■ **Задача**: Воспроизведите без изменений строки, начиная с самой первой строки и заканчивая строкой, в которой есть «7: (609, 241)», включительно.

■ **Входные данные**:
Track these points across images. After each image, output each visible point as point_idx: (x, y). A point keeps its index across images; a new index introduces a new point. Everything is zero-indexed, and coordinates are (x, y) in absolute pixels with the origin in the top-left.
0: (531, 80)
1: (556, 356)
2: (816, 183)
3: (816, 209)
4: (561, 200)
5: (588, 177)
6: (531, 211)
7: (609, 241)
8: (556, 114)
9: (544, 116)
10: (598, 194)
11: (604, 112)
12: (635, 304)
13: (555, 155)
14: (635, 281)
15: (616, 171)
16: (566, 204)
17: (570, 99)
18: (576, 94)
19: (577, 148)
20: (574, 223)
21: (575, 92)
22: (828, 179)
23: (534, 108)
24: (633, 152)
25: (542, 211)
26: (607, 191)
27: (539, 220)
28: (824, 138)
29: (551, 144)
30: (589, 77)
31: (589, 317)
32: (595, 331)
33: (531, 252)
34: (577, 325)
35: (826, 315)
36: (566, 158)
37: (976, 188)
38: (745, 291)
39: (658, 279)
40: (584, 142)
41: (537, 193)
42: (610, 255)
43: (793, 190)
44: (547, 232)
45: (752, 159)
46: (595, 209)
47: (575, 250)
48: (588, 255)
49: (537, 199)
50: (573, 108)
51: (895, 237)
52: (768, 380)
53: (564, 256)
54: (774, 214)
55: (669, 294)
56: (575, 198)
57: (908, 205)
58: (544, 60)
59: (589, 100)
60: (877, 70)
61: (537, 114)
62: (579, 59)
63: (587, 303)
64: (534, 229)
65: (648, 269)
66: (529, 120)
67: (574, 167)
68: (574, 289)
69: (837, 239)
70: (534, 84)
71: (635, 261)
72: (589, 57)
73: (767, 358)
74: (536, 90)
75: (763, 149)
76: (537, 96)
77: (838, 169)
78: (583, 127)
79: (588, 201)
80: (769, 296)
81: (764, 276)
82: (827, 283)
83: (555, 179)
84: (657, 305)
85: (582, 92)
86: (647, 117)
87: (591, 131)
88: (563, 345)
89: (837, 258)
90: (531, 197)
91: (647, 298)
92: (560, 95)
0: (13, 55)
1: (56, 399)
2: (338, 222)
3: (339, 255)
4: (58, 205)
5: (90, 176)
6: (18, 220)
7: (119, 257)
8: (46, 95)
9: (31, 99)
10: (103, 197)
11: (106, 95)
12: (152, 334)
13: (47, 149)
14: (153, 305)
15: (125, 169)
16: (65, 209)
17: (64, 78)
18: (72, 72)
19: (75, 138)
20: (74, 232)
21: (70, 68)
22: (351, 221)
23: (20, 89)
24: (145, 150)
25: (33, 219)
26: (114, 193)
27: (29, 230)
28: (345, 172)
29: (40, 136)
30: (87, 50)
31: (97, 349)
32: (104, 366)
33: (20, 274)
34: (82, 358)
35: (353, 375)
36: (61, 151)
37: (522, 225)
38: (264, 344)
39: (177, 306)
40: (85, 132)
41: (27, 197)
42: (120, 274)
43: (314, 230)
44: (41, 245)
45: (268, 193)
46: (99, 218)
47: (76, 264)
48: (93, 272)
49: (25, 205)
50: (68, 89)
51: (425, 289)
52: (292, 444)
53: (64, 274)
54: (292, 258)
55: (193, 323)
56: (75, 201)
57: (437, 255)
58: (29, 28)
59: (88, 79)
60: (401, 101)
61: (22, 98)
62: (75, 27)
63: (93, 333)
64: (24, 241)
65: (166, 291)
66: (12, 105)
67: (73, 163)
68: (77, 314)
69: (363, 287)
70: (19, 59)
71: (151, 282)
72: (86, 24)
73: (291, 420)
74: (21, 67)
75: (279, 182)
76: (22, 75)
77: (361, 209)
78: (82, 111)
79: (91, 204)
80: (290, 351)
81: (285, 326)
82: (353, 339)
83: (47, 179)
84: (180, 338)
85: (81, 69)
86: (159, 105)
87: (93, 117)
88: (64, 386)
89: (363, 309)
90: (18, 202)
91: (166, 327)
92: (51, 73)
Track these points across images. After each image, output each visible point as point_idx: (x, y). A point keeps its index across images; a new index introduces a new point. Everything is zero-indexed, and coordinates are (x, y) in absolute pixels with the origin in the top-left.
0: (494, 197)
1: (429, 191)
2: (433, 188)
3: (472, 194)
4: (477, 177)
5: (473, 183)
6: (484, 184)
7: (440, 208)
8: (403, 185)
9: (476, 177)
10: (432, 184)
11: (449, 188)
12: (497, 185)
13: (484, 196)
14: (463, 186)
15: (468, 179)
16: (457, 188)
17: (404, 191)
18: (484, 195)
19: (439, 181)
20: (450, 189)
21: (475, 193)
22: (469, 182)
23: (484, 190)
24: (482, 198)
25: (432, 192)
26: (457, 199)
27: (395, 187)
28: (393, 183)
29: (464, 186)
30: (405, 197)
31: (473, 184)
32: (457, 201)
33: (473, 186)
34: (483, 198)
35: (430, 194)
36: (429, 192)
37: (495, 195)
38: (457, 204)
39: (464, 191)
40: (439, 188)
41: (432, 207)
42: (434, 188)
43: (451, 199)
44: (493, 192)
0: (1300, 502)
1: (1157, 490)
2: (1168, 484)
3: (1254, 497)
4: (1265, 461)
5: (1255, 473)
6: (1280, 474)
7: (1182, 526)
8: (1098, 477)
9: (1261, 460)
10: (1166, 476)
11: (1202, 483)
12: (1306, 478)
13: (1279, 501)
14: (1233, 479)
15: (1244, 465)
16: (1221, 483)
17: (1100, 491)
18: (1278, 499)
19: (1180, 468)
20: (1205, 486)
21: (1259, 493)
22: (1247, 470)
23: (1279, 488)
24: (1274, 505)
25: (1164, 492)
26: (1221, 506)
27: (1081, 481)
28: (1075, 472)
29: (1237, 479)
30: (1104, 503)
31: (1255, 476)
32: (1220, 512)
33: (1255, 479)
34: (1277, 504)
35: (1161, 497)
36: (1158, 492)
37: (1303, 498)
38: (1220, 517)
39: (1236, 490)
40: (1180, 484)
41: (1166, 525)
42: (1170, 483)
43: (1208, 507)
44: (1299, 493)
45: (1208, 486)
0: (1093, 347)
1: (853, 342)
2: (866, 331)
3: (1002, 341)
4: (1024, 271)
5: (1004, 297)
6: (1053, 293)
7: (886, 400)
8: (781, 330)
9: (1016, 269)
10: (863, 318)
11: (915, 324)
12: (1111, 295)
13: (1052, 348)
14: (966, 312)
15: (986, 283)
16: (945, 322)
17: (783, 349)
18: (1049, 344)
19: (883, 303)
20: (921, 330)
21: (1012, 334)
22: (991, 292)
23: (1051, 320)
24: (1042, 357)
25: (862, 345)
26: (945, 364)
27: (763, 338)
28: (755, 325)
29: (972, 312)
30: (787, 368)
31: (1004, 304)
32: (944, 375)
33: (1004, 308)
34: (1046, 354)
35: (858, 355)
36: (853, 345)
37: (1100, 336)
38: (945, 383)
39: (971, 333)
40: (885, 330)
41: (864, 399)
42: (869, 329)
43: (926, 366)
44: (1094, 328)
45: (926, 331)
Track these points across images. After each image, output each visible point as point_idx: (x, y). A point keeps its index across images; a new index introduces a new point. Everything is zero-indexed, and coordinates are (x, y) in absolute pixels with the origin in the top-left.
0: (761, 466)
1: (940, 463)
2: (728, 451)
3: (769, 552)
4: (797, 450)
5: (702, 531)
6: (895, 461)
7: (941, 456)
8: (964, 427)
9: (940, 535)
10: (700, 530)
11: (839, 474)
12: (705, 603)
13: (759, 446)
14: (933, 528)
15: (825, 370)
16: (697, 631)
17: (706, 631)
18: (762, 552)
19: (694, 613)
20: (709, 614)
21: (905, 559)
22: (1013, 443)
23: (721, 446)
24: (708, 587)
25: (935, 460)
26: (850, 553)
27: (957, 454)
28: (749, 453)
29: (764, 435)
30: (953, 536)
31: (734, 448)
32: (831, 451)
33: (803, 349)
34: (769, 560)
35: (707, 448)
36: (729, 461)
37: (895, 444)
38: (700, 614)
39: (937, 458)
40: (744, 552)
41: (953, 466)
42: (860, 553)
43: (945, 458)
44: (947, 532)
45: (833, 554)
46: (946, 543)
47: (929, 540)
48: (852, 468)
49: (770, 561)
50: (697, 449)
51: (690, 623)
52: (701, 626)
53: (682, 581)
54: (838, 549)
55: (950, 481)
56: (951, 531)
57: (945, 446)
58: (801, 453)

■ **Поле для ответа**:
Track these points across images. After each image, output each visible point as point_idx: (x, y). A point keeps its index across images; a new index introduces a new point. Everything is zero-indexed, and coordinates are (x, y) in absolute pixels with the origin in the top-left.
0: (531, 80)
1: (556, 356)
2: (816, 183)
3: (816, 209)
4: (561, 200)
5: (588, 177)
6: (531, 211)
7: (609, 241)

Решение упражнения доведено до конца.